1) What will you do if your request is turned down?
Think carefully about this before anything else. Do you want more money because you believe you deserve it, or because it will make an otherwise tedious job slightly more bearable? In our experience, the majority of people who believe the latter end up leaving their jobs within months of their pay rise.
However, if you are happy in your position and prepared – for the time being at least – to take ‘no’ for an answer, then you know you are requesting a pay rise for the right reasons.
2) Do you really deserve a pay rise?
Look at previous performance appraisals. Have you consistently met the objectives you were set? Has your role or level of responsibility changed in any way? Do you have a new qualification? These are all factors that will contribute towards your boss’s final decision – and prove that you’re not just being greedy.
3) Are you going the ‘extra mile’?
Working hard is one thing but getting your hard work noticed is another. Use examples of how you have demonstrated dedication to both the company and its clients. By all means sell yourself but don’t exaggerate - doing so will only give your case less credibility.

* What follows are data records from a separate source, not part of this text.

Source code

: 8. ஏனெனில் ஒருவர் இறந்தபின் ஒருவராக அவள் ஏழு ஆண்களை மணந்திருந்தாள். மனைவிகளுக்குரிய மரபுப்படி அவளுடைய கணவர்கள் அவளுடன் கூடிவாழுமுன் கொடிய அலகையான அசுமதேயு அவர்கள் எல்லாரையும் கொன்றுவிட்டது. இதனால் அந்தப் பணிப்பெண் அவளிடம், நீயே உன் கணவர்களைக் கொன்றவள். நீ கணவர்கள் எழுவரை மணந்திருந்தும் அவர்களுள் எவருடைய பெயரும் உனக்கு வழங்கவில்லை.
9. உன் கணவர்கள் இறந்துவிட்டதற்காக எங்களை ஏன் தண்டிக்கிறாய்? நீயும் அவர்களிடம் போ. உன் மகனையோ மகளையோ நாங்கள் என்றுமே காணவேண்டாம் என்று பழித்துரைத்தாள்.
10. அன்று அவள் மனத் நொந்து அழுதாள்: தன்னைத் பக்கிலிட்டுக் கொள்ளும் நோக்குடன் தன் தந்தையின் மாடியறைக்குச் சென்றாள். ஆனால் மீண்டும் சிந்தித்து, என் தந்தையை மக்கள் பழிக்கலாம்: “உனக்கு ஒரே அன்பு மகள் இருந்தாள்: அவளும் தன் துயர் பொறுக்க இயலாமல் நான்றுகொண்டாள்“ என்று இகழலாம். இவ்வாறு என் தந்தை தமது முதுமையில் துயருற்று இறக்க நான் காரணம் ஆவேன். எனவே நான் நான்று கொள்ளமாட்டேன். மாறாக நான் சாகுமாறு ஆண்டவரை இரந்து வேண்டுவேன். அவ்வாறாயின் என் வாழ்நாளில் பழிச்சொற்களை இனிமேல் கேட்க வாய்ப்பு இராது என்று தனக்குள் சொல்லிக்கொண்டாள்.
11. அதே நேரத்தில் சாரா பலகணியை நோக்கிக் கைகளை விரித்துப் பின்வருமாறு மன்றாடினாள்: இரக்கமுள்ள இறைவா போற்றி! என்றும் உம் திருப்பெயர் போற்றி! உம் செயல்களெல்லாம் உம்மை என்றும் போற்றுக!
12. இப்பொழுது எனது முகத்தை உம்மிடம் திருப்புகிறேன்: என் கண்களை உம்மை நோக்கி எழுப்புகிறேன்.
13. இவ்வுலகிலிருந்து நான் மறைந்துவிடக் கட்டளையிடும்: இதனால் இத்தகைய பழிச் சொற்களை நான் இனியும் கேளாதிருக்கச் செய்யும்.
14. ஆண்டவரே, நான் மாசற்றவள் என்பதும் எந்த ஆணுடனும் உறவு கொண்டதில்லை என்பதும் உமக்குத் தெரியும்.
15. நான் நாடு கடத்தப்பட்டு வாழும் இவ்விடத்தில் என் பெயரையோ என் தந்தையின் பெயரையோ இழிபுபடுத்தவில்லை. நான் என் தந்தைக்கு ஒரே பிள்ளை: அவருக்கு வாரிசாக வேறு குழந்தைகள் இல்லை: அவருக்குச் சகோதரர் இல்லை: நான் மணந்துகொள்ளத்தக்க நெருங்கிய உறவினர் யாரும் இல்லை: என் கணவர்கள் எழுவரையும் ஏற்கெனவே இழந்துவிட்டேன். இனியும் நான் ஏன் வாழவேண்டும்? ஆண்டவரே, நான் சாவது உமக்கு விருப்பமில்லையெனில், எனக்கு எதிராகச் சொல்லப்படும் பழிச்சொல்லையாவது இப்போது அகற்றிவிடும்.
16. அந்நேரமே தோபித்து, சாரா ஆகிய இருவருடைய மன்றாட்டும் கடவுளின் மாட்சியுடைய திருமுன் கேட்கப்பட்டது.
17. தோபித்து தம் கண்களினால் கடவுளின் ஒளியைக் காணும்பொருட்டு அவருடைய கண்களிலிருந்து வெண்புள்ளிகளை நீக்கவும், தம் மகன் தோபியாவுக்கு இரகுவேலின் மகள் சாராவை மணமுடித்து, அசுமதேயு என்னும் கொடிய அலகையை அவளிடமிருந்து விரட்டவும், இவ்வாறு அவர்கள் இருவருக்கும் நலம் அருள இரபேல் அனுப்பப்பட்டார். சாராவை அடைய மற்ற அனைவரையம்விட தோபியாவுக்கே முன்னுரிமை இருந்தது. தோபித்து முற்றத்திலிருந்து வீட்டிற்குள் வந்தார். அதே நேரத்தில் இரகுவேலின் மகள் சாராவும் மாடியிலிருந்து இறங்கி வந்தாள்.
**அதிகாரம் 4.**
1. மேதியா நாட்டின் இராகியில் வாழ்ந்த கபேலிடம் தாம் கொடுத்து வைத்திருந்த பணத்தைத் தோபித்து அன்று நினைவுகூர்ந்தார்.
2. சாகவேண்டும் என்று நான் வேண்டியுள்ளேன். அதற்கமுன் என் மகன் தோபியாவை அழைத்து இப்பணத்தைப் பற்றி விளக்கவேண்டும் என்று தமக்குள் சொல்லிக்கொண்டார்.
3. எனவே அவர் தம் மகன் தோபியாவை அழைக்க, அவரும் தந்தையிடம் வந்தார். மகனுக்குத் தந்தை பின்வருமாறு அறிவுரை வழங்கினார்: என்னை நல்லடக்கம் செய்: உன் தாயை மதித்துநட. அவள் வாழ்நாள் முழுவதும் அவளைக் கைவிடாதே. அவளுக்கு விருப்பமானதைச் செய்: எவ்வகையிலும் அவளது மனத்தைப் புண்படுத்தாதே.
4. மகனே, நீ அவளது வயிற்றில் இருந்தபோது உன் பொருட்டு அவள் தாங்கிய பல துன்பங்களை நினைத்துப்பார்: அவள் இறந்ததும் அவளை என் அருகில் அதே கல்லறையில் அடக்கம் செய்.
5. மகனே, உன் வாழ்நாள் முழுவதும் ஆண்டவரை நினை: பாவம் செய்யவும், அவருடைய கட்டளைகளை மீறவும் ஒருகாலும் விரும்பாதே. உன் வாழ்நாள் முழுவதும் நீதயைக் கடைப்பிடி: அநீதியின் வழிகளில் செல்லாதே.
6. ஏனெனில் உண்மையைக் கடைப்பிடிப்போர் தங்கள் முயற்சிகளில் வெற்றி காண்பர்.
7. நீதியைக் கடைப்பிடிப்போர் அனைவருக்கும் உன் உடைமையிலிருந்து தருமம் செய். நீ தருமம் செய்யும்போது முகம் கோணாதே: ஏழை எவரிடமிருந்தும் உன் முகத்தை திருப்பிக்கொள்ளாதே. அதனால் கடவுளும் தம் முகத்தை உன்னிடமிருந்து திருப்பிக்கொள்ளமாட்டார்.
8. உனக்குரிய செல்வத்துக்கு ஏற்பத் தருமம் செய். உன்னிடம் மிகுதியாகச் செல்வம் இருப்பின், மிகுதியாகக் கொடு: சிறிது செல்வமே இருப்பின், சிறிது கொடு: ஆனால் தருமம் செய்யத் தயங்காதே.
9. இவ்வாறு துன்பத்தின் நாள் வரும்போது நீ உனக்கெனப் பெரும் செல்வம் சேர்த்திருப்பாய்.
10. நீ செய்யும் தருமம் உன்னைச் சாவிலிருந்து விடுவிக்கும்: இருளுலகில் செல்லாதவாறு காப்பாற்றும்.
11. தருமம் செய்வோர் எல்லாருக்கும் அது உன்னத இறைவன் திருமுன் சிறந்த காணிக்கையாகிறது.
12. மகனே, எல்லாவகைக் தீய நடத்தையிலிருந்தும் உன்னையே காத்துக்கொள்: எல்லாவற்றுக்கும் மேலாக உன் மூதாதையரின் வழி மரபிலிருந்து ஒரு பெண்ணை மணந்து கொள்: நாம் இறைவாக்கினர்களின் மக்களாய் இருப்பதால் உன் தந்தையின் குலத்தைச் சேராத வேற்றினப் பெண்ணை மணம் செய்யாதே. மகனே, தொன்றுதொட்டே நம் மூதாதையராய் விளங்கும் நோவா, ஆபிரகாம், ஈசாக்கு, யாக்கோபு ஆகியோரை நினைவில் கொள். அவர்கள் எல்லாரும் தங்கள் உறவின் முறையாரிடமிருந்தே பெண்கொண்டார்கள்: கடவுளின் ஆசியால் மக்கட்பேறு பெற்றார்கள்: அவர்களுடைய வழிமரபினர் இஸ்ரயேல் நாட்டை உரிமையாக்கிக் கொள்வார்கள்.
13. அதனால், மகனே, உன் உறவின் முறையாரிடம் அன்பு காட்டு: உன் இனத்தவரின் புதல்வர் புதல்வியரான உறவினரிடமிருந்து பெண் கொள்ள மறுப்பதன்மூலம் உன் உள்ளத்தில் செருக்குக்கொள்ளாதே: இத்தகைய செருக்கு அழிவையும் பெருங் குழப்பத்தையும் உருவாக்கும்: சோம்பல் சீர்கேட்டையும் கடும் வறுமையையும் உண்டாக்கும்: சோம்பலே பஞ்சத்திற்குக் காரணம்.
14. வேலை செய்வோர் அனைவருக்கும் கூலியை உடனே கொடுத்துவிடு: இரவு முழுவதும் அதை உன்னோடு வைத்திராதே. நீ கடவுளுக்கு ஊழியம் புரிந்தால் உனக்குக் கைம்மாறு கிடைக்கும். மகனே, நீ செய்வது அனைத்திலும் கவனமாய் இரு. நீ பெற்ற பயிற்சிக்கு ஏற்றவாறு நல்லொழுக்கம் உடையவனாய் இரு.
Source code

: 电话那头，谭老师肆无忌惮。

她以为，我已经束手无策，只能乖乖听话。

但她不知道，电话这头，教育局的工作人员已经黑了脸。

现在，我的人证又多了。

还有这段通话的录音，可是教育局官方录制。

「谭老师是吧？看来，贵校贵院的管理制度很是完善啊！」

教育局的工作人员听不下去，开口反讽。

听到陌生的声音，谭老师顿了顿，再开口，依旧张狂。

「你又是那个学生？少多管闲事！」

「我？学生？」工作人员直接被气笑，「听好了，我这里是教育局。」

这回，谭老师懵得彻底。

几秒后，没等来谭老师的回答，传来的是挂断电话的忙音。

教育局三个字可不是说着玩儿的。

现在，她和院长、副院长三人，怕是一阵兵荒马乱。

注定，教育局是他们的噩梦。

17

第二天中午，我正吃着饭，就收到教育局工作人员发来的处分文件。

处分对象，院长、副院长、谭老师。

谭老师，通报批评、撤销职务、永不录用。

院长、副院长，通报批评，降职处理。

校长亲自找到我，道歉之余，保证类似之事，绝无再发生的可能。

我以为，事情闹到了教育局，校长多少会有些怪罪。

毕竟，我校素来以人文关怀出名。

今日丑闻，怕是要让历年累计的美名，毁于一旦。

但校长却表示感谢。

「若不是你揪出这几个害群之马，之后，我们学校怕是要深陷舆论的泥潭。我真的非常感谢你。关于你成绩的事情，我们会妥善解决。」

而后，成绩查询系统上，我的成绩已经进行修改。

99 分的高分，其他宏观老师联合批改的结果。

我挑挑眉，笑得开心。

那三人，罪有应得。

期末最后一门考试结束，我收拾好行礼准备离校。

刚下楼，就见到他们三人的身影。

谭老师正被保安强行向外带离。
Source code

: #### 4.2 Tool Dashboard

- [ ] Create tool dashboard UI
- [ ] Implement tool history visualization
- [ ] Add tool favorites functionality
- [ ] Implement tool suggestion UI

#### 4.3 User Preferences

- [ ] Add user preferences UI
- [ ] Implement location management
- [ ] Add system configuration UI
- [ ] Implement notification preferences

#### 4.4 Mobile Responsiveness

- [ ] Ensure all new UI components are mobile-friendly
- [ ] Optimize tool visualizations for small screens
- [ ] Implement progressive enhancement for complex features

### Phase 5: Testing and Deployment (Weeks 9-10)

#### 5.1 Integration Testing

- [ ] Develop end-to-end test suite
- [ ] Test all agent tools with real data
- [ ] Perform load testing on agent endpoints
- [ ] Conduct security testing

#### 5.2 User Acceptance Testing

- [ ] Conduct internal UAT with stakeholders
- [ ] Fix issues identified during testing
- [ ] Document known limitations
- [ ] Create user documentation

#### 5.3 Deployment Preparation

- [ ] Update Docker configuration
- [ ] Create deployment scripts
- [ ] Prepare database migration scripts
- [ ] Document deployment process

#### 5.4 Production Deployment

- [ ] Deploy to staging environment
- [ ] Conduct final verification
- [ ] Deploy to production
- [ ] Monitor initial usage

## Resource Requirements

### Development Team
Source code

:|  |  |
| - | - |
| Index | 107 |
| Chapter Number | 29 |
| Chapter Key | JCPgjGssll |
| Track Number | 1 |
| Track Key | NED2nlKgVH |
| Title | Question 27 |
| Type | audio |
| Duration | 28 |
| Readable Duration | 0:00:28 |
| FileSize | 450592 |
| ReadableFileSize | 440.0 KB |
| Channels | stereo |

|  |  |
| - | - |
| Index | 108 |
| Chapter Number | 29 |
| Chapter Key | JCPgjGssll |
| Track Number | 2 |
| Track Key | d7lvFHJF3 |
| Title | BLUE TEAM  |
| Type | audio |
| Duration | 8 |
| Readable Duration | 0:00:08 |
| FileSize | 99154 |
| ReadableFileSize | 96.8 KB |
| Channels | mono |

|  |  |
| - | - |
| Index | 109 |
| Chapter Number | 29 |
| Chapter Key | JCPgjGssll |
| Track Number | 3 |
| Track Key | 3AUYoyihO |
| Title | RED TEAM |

4) What are your ambitions?
Put these in the context of your current workplace. Hopefully those above you will be flattered that you want to remain working under them, and that the organisation you currently work for is playing a part in your career aspirations.
5) How much more money do you want?
An easy question? Not necessarily. Remember, almost every person in every profession would like more money, so do your research and be mindful of your market value. You can begin by looking at the Hays Salary Guides.
Again, you don’t want to seem greedy so justify your request with hard facts.
6) Are you prepared for more responsibility?
This could be the clincher. Your boss may be willing to meet you half way, or may even know of a more senior role in the pipeline. The important thing is to prepare for this question. You may even like to consider bringing the subject up yourself - doing so would most definitely emphasise your ambition.
7) What are your weaknesses?
Obviously not something you’ll want to highlight from the off but it’s a subject you must be prepared to discuss – you certainly won’t want to be caught off guard if your boss brings up an example of a past failure. Have you learnt from your mistakes? Can you build on your weaker areas? Tie all this into your ambitions and you’ll inevitably end the discussion on a positive note.